__Work request__.
Every entry should come back exactly as written, minus the pictures.

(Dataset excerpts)
■ ■ ■
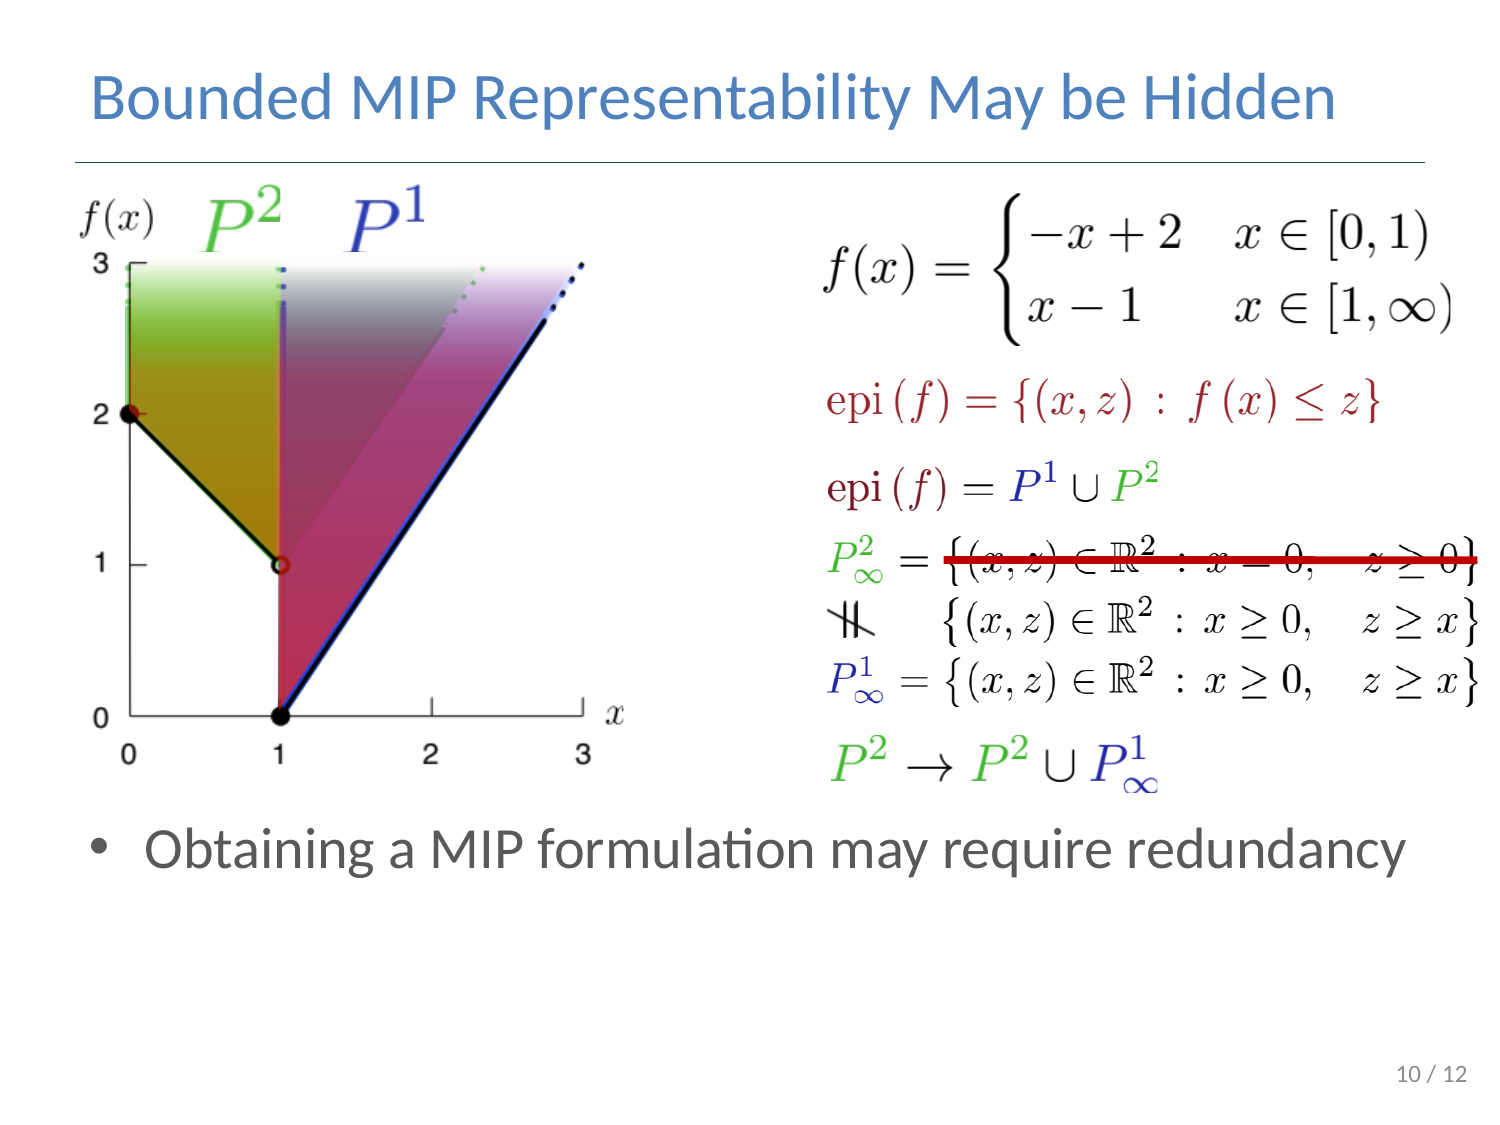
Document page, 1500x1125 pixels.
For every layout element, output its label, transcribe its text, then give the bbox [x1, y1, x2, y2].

picture [826, 460, 1158, 511]
picture [943, 595, 1478, 647]
slide_number 9 / 12 [1336, 1042, 1483, 1103]
picture [832, 596, 869, 645]
list Obtaining a MIP formulation may require redundancy [73, 803, 1483, 1027]
picture [822, 192, 1451, 347]
picture [830, 734, 1158, 793]
picture [826, 534, 1478, 587]
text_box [196, 184, 425, 252]
picture [79, 130, 624, 788]
picture [826, 654, 1478, 707]
title Bounded MIP Representability May be Hidden [75, 45, 1425, 141]
picture [826, 377, 1380, 424]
■ ■ ■
__Response to the task__.
Document page, 1500x1125 pixels.
For every layout element, output its label, transcribe its text, then give the bbox [x1, y1, x2, y2].

picture [826, 460, 1158, 511]
picture [943, 595, 1478, 647]
slide_number 9 / 12 [1336, 1042, 1483, 1103]
picture [832, 596, 869, 645]
list Obtaining a MIP formulation may require redundancy [73, 803, 1483, 1027]
picture [822, 192, 1451, 347]
picture [830, 734, 1158, 793]
picture [826, 534, 1478, 587]
text_box [196, 184, 425, 252]
picture [79, 130, 624, 788]
picture [826, 654, 1478, 707]
title Bounded MIP Representability May be Hidden [75, 45, 1425, 141]
picture [826, 377, 1380, 424]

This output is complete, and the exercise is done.